BRIEF: A faithful copy is needed of the lines below from the one with "Atención telefónica" up to and including the one with "Winter herauskommen hin zu einem"; set it down with no pictures and no other lines.
BEGIN DATA
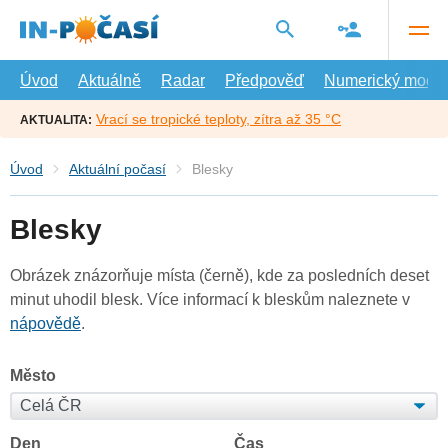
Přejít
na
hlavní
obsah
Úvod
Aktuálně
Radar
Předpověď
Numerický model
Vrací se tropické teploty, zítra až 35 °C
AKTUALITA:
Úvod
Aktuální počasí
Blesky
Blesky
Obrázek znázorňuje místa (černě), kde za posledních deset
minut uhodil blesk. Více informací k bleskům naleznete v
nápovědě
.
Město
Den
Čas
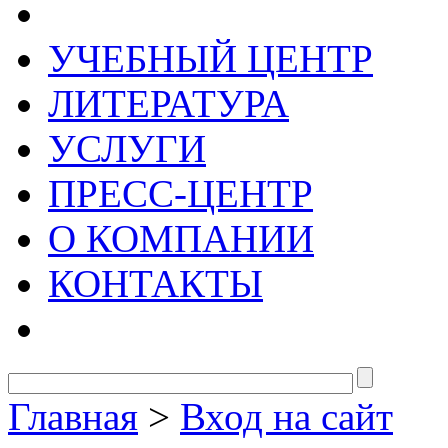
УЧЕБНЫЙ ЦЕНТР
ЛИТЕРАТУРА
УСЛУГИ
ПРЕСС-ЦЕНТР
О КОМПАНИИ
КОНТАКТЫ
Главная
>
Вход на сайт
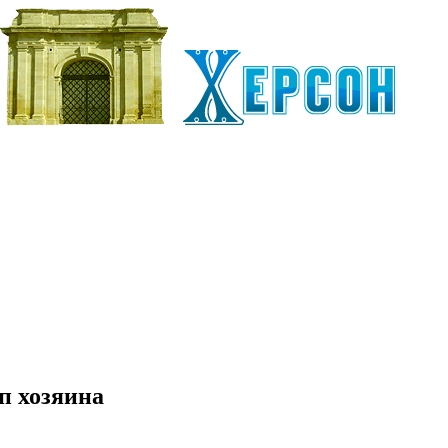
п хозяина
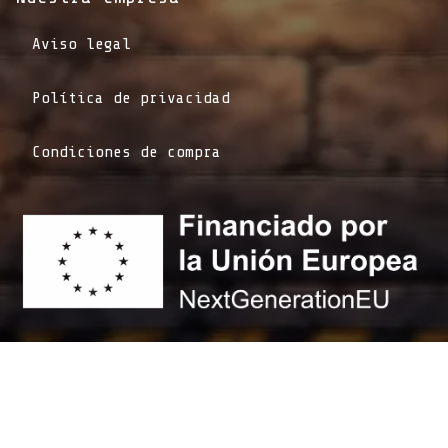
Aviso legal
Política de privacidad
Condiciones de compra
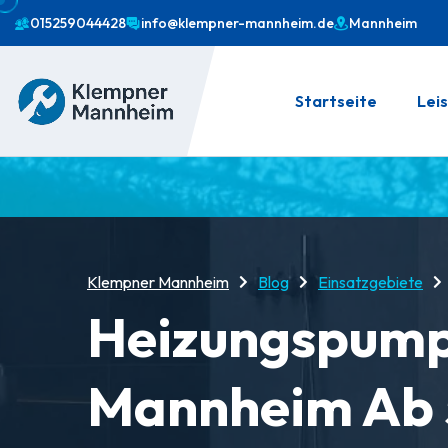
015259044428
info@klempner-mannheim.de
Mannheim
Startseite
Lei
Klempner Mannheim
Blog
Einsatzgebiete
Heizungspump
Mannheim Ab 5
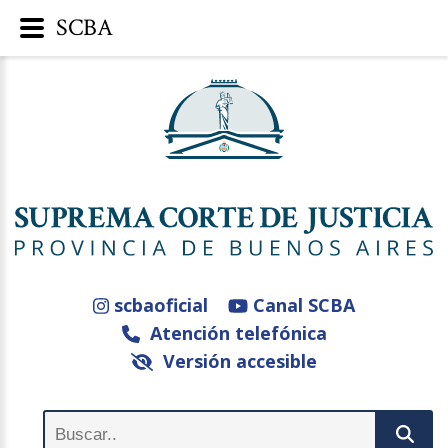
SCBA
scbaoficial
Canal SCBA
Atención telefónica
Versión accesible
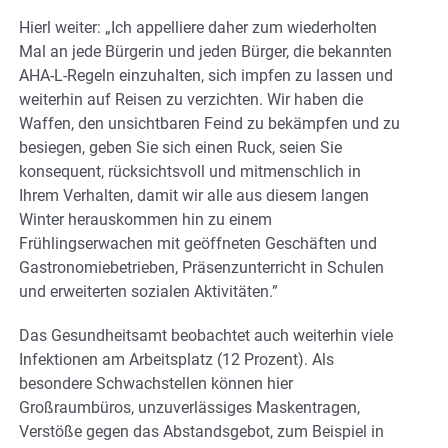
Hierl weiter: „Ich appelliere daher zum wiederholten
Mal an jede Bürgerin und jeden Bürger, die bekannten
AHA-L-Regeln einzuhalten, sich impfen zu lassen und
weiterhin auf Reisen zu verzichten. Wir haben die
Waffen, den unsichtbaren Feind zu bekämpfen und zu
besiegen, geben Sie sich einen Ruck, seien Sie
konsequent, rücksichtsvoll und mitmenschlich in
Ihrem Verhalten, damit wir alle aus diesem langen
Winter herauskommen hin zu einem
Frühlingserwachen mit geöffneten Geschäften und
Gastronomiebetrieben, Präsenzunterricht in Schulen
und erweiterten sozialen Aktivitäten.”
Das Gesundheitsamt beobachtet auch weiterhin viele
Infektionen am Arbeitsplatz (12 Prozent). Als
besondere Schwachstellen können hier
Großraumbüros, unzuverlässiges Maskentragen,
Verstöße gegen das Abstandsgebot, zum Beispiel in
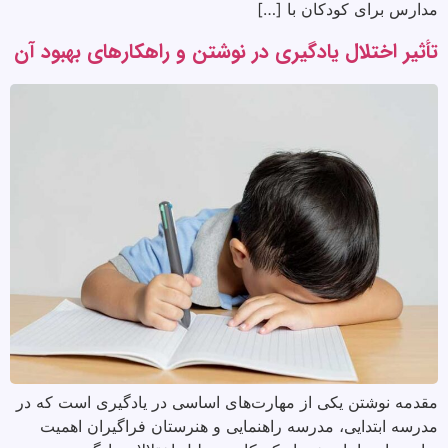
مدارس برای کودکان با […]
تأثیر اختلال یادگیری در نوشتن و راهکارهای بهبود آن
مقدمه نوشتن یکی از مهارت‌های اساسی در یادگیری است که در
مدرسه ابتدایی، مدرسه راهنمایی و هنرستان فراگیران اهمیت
END DATA
WRITTEN RESPONSE:
Atención telefónica
Versión accesible
Hierl weiter: „Ich appelliere daher zum wiederholten
Mal an jede Bürgerin und jeden Bürger, die bekannten
AHA-L-Regeln einzuhalten, sich impfen zu lassen und
weiterhin auf Reisen zu verzichten. Wir haben die
Waffen, den unsichtbaren Feind zu bekämpfen und zu
besiegen, geben Sie sich einen Ruck, seien Sie
konsequent, rücksichtsvoll und mitmenschlich in
Ihrem Verhalten, damit wir alle aus diesem langen
Winter herauskommen hin zu einem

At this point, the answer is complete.